Nothing outside the range is wanted. Repeat exactly the lines below from the one with "table_cell [791, 625, 952, 690]" through the one with "table_cell [392, 824, 642, 888]".

Excerpts from a dataset:
+ + + + + + +

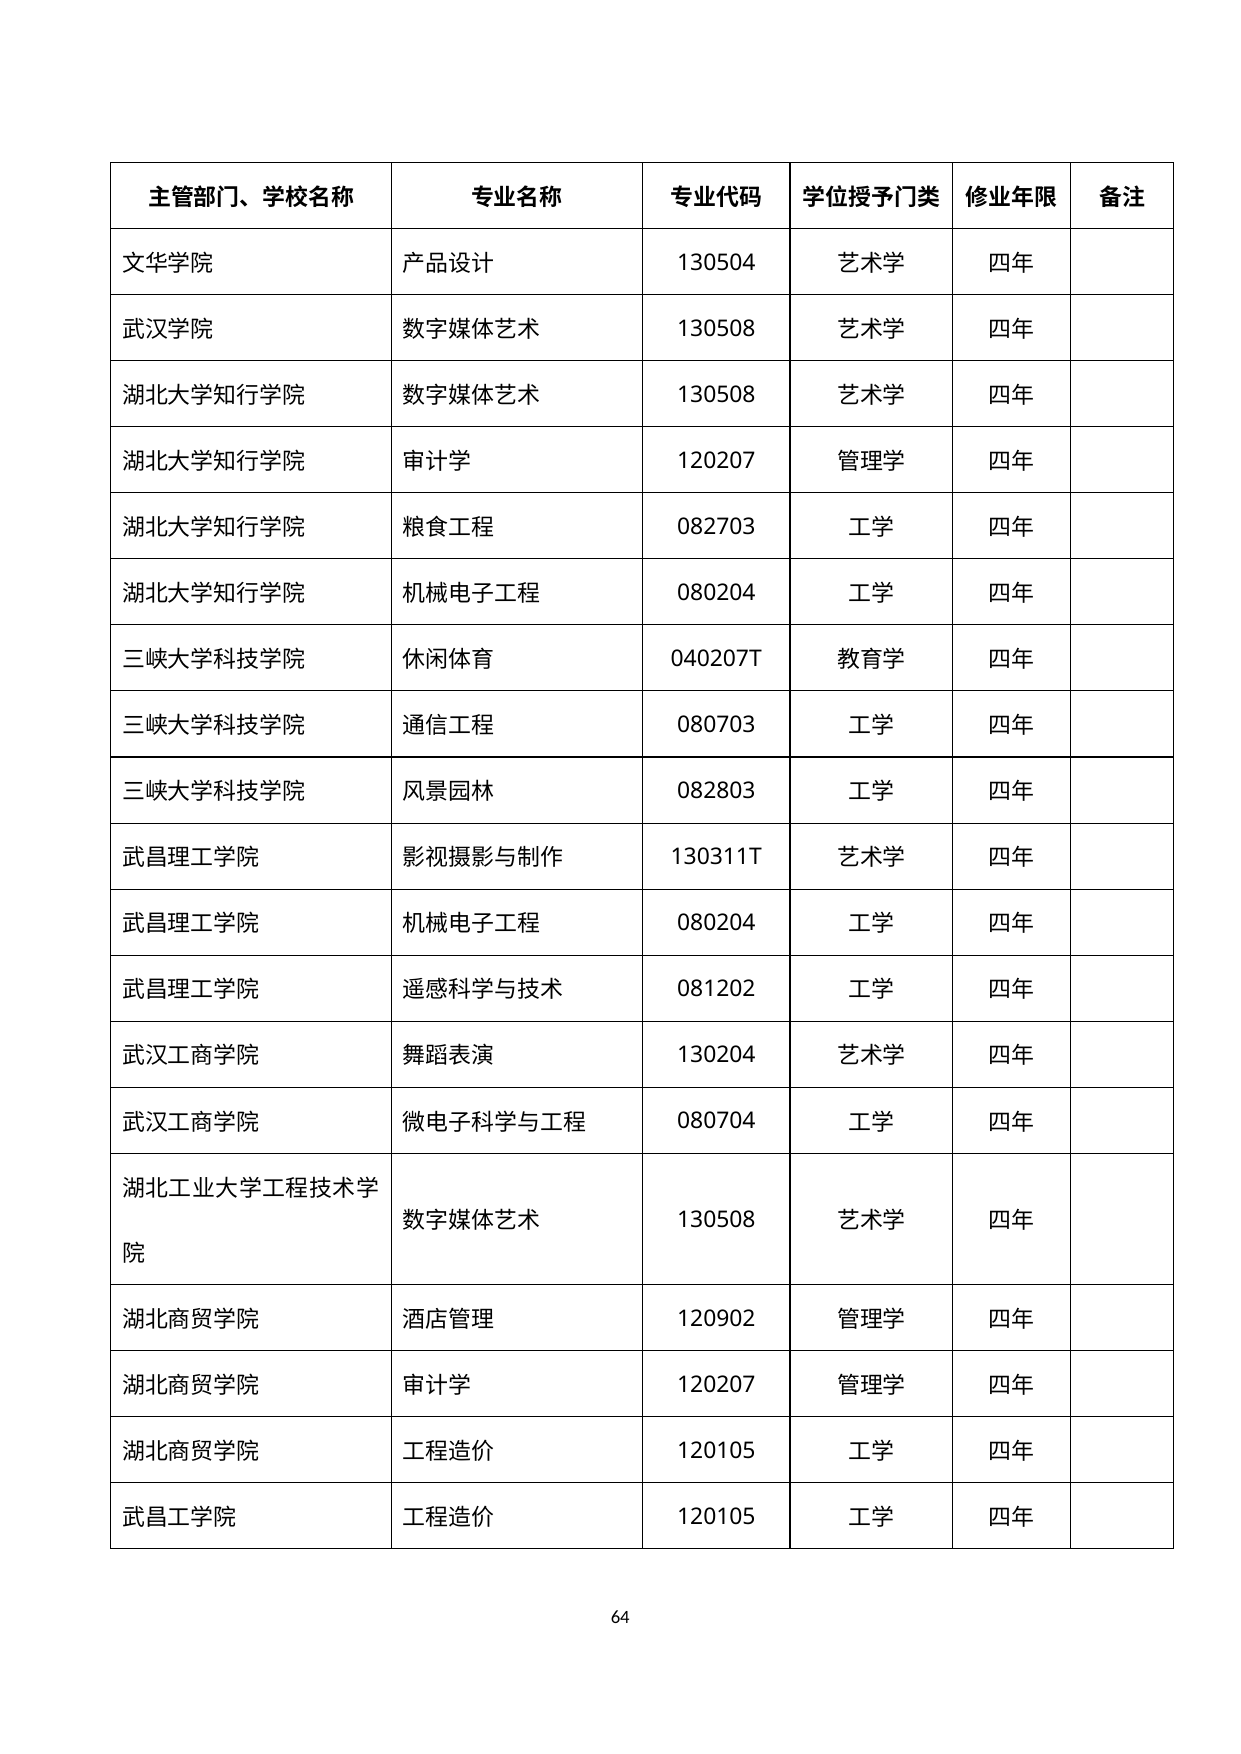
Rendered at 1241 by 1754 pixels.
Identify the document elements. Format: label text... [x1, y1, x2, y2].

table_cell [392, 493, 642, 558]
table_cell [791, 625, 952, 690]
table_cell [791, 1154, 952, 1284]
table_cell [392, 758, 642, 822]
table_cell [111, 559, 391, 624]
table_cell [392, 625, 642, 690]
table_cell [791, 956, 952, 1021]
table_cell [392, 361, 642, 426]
table_header 学位授予门类 [791, 163, 952, 228]
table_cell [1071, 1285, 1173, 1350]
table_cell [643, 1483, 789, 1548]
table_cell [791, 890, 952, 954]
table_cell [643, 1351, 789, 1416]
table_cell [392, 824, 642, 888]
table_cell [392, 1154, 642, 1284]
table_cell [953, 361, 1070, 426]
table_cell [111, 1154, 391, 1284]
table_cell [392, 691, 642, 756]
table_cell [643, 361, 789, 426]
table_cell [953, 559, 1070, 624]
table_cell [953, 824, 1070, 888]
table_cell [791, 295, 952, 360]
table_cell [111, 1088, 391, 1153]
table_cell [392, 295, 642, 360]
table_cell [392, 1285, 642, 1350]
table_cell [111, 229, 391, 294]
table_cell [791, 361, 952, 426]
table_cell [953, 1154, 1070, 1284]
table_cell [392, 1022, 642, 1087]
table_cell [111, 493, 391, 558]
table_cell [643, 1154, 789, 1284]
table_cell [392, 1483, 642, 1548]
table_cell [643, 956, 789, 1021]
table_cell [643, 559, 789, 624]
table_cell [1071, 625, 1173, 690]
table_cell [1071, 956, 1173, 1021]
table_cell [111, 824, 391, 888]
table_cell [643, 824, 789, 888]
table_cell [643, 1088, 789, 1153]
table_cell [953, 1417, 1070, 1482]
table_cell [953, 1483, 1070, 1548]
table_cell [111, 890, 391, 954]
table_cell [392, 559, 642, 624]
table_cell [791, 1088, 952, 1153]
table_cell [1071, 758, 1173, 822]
table_header 主管部门、学校名称 [111, 163, 391, 228]
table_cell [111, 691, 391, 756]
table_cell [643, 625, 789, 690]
table_header 备注 [1071, 163, 1173, 228]
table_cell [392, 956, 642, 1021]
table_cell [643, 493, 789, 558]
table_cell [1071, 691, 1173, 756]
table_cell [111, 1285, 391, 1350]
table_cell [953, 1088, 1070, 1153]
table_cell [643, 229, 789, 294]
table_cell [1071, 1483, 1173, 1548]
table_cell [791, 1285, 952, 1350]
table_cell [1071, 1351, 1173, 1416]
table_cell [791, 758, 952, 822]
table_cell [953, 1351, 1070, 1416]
table_header 专业代码 [643, 163, 789, 228]
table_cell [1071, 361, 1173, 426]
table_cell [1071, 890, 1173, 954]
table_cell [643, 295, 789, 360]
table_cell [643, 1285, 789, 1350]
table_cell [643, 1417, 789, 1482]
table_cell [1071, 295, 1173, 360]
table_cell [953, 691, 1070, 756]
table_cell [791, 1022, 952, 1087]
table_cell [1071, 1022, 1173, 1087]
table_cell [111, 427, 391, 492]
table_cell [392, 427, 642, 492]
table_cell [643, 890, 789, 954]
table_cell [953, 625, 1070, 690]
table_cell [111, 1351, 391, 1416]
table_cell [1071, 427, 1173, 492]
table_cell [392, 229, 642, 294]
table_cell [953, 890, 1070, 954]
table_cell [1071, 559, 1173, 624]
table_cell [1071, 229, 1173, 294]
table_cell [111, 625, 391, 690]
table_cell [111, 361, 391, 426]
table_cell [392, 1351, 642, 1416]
table_header 修业年限 [953, 163, 1070, 228]
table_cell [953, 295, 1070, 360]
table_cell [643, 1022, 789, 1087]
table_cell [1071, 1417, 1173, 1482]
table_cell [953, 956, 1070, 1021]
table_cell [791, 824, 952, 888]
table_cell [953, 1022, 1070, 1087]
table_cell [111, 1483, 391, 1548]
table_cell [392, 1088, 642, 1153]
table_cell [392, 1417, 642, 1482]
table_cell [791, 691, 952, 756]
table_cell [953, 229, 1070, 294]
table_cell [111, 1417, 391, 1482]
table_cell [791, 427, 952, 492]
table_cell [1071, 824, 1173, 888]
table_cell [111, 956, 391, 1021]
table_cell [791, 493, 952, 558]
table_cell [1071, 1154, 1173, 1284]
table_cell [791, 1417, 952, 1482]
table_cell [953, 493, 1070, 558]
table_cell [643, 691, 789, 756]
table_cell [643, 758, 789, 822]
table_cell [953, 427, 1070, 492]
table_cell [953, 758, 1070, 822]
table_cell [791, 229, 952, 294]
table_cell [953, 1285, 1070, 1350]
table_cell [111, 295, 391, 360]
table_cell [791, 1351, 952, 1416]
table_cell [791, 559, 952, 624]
table_header 专业名称 [392, 163, 642, 228]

+ + + + + + +

» Answer to this task
table_cell [791, 625, 952, 690]
table_cell [791, 1154, 952, 1284]
table_cell [392, 758, 642, 822]
table_cell [111, 559, 391, 624]
table_cell [392, 625, 642, 690]
table_cell [791, 956, 952, 1021]
table_cell [392, 361, 642, 426]
table_header 学位授予门类 [791, 163, 952, 228]
table_cell [1071, 1285, 1173, 1350]
table_cell [643, 1483, 789, 1548]
table_cell [791, 890, 952, 954]
table_cell [643, 1351, 789, 1416]
table_cell [392, 824, 642, 888]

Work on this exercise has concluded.